1572: The sole right of succession claimed by the Bibra after the extinction of the von der Kere family in 1572 was contested by Prince Bishop Julius Echter of Mespelbrunn (ruled 1573–1617), and the share of the Kere family transferred to his own family. Until the extinction of the Mespelbrunn (1665), members of both families exercised an alternating office.

1665 -1803 (secularization): The Bibras stand unchallenged. Beginning in 1803, it became an "empty title" with no Prince-Bishopric.

The Erbntermarschallamt was held by the Familiensenior or Senior familiae (Family Senior) which is the eldest male member of the Bibra family when the family held the position. Friedrich Gotthelf (1736-1813, Brennhausen line) claimed office in 1783 (five years early) even though Prince Bishop Heinrich (1711-1788) was older but was unable to fulfill role.

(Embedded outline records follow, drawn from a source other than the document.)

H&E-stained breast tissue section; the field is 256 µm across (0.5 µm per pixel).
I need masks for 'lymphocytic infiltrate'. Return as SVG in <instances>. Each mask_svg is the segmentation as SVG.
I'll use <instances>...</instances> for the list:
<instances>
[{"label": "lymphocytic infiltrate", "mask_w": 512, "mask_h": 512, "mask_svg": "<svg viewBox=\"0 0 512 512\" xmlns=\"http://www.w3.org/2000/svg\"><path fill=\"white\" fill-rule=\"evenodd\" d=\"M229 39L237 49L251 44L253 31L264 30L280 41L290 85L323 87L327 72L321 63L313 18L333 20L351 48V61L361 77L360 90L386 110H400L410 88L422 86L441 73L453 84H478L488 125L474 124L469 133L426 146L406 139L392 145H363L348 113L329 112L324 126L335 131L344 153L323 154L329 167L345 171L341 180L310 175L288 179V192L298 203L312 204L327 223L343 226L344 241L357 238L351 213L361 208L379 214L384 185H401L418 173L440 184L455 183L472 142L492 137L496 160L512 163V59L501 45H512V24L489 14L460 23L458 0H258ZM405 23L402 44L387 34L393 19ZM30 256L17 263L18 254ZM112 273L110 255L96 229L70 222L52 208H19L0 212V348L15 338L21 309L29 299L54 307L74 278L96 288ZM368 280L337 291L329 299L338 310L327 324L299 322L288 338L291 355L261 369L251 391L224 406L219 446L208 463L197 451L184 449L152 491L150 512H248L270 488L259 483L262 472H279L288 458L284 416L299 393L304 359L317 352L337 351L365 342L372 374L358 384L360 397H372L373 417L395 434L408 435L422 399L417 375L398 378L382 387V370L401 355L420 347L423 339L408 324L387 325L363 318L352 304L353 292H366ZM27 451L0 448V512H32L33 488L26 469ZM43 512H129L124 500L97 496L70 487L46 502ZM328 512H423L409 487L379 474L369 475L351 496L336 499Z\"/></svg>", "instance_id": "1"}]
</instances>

===Erbuntertruchsess of the Prince-Bishopric of Bamberg===

Beginning in 1721, members of the Schabelwaid/Weisendorf line had the Erbuntertruchsess of the Prince-Bishopric of Bamberg. This officed ended in 1803 when then bishopric was secularized.

== Bibra family / Bibran-Modlau family relationship ==
Bibran-Modlau family (Bibran, Bibra und Modlau, Bibra-Modlau) was a Silesian noble family which was raised to Reichsfreiherr (Imperial barons) 1624.

The family and the three sons-in-law of the apparent last Silesian Bibran-Modlau used multiple variations of the name including:
"Bibra" instead of "Bibran"
von Bibran und Modlau
Block von Bibran und Modlau
Kölichen gen. Freiherren von Bibra u. Modlau
Schönberg von Bibra und Modlau.

One source (Origines familiae Bibranorum in Francia orientali utraque Silesia et Lusatia ...) reports that the family descends from a Sigmund von Bibra (Franconian Bibra family) who traveled to Silesia in the 11th century, however the different coat of arms casts doubt on the connection. The description with the published (c. 1860) print of Schloss Modlau describes the Bibran family as having split off from the Franconia Bibras five hundred years ago. By 1480 Modlau and Profen were already in possession of the family. At the end of the family, it was centered at Reisicht and Modlau, in present-day Poland. Prominent members of the family were: Friedrich Heinrich von Bibran-Modlau, Abraham von Bibran Kittlitztreben und Woitsdorf, and Sigismund Heinrich von Bibran-Modlau who was one of the largest land owner in Silesia.

David Heinrich von Bibran-Modlau was the apparent last male member of the family in Silesia. When he died in 1828, he had three daughters. His three sons-in-law (von Kölichen, von Block and von Schönberg) incorporated the Bibran-Modlau into their names. The son-in-law Ernst Heinrich von Kölichen, who had incorporated the Bibran-Modlau name and coat of arms died (1832) with a daughter, Agnes, but no sons. Ernst’s son-in-law, Ludwig von Senden again incorporated (c. 1836) the Bibran name into his own becoming "von Senden-Bibran" as in Gustav von Senden-Bibran.